Figure 10 shows the performance of our codes on two distributed memory architectures. In the figure we plot normalized processing time, which is the ratio of the time to complete a benchmark run on multiple processors divided by the time to compute a benchmark run on a single processor.

Fig. 10. Logarithm (base e) of normalized CPU time (seconds) versus number of processors. The performance of the replicated data version degrades much more quickly than the spatial decomposition version of the same code.
For the replicated data version of our code, the best we could do was a factor of 4.3 improvement on 16 processors on a Linux cluster with Myrinet. In comparison, the spatial decomposition version of the code, running on the same Linux cluster showed a greatly enhanced performance (a factor of 10.5 on 16 processors). The best results, for the spatial decomposition version, show a speed up of a factor of 24 on 27 200MHz Power3 processors on an IBM SP2, a distributed memory cluster, but with a high-speed interconnect which allows it to approach the scalability of a shared memory machine in many cases.

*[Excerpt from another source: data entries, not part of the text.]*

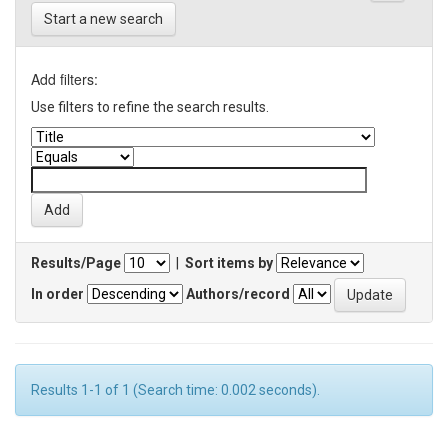
Start a new search
Add filters:
Use filters to refine the search results.
Results/Page
|
Sort items by
In order
Authors/record
Results 1-1 of 1 (Search time: 0.002 seconds).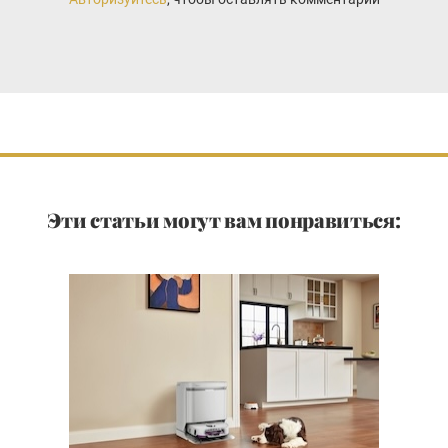
Эти статьи могут вам понравиться: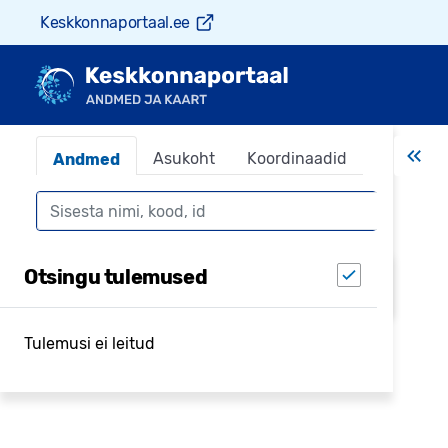
Keskkonnaportaal.ee
Asukoht
Koordinaadid
Andmed
Otsing
Otsing leiab objektid keskkonnaandmestikest,
Otsingu tulemused
kuvatakse igast andmestikust 5 kirjet
Tulemusi ei leitud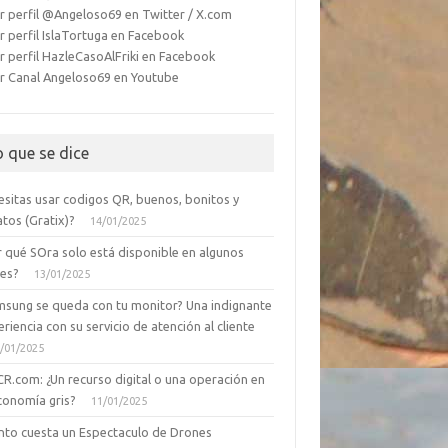
r perfil @Angeloso69 en Twitter / X.com
r perfil IslaTortuga en Facebook
r perfil HazleCasoAlFriki en Facebook
r Canal Angeloso69 en Youtube
o que se dice
esitas usar codigos QR, buenos, bonitos y
tos (Gratix)?
14/01/2025
r qué SOra solo está disponible en algunos
ses?
13/01/2025
msung se queda con tu monitor? Una indignante
riencia con su servicio de atención al cliente
/01/2025
CR.com: ¿Un recurso digital o una operación en
conomía gris?
11/01/2025
nto cuesta un Espectaculo de Drones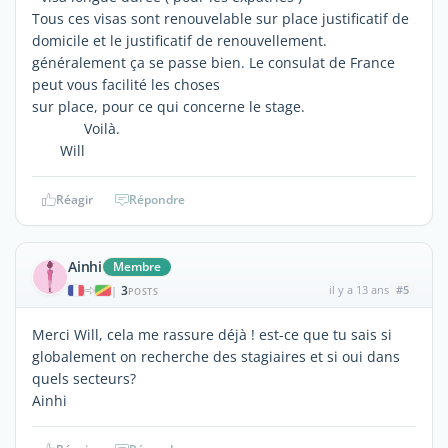
Tous ces visas sont renouvelable sur place justificatif de
domicile et le justificatif de renouvellement.
généralement ça se passe bien. Le consulat de France
peut vous facilité les choses
sur place, pour ce qui concerne le stage.
Voilà.
Will
Réagir
Répondre
Ainhi
Membre
3
il y a 13 ans
#5
|
POSTS
Merci Will, cela me rassure déjà ! est-ce que tu sais si
globalement on recherche des stagiaires et si oui dans
quels secteurs?
Ainhi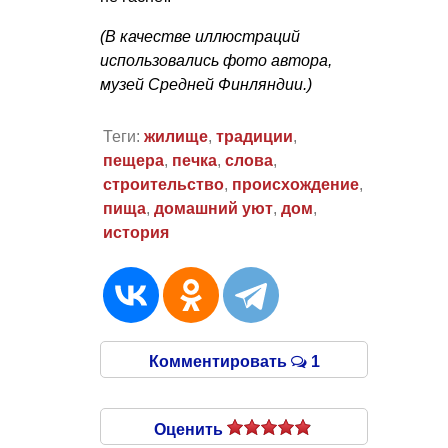
(В качестве иллюстраций
использовались фото автора,
музей Средней Финляндии.)
Теги:
жилище
,
традиции
,
пещера
,
печка
,
слова
,
строительство
,
происхождение
,
пища
,
домашний уют
,
дом
,
история
Комментировать
1
Оценить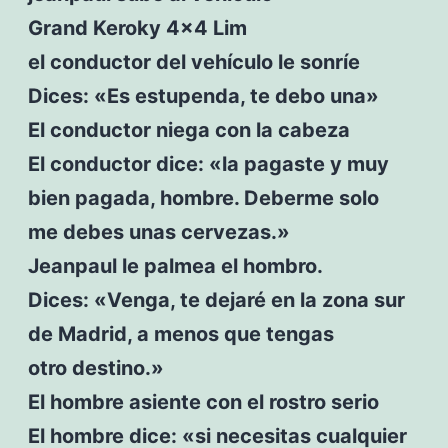
Grand Keroky 4×4 Lim
el conductor del vehículo le sonríe
Dices: «Es estupenda, te debo una»
El conductor niega con la cabeza
El conductor dice: «la pagaste y muy
bien pagada, hombre. Deberme solo
me debes unas cervezas.»
Jeanpaul le palmea el hombro.
Dices: «Venga, te dejaré en la zona sur
de Madrid, a menos que tengas
otro destino.»
El hombre asiente con el rostro serio
El hombre dice: «si necesitas cualquier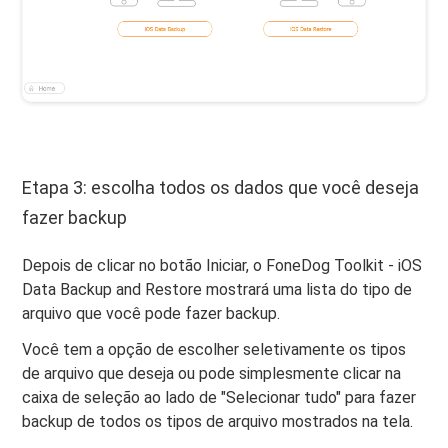
Etapa 3: escolha todos os dados que você deseja
fazer backup
Depois de clicar no botão Iniciar, o FoneDog Toolkit - iOS
Data Backup and Restore mostrará uma lista do tipo de
arquivo que você pode fazer backup.
Você tem a opção de escolher seletivamente os tipos
de arquivo que deseja ou pode simplesmente clicar na
caixa de seleção ao lado de "Selecionar tudo" para fazer
backup de todos os tipos de arquivo mostrados na tela.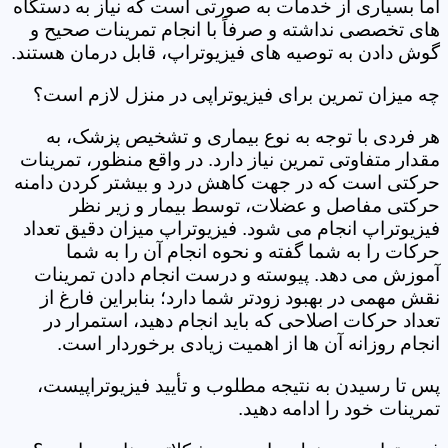
اما بسیاری از خدمات به صورتی است که نیاز به دستگاه
های تخصصی نداشته و صرفاً با انجام تمرینات صحیح و
گوش دادن به توصیه های فیزیوتراپ، قابل درمان هستند.
چه میزان تمرین برای فیزیوتراپی در منزل لازم است؟
هر فردی با توجه به نوع بیماری و تشخیص پزشک، به
مقدار متفاوتی تمرین نیاز دارد. در واقع منظور، تمرینات
حرکتی است که در جهت کاهش درد و بیشتر کردن دامنه
حرکتی مفاصل و عضلات، توسط بیمار و زیر نظر
فیزیوتراپ انجام می شود. فیزیوتراپ میزان دقیق تعداد
حرکات را به شما گفته و نحوه انجام آن را به شما
آموزش می دهد. پیوسته و درست انجام دادن تمرینات
نقش مهمی در بهبود زودتر شما دارد؛ بنابراین فارغ از
تعداد حرکات اصلاحی که باید انجام دهید، استمرار در
انجام روزانه آن ها از اهمیت زیادی برخوردار است.
پس تا رسیدن به نتیجه مطلوب و تأیید فیزیوتراپیست،
تمرینات خود را ادامه دهید.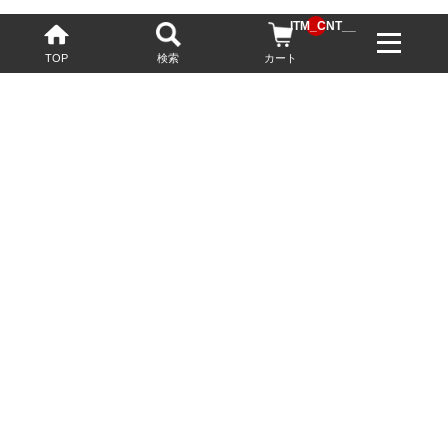
__ITM_CNT__
TOP
検索
カート
配送・送料について
お酒の鮮度を保つため、必要に応じてクール便で配送いたします。
基本送料無料
13,200円(税込)以上
※ネットでご購入されたお客様限定
最短翌営業日配送
23:59迄のご注文で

Our spatial decomposition code has proven effective in a shared memory environment [14] as well, where the speedups are a factor of 29 on 32 processors of an SGI Origin 3000 system and a factor of 50 on 64 processors of the same system. In contrast, for the replicated data parallelization, speedups are a factor of 17.5 on 24 processors of an SGI Origin 3000 [14]. Clearly, communication costs quickly become prohibitive for replicated data parallelizations on distributed memory architectures. Scaling to a very large number of processors is poor even in the shared memory environment, and it makes the replicated data approach almost unusable on distributed memory machines including those with high-speed interconnects like the IBM SP2 cluster.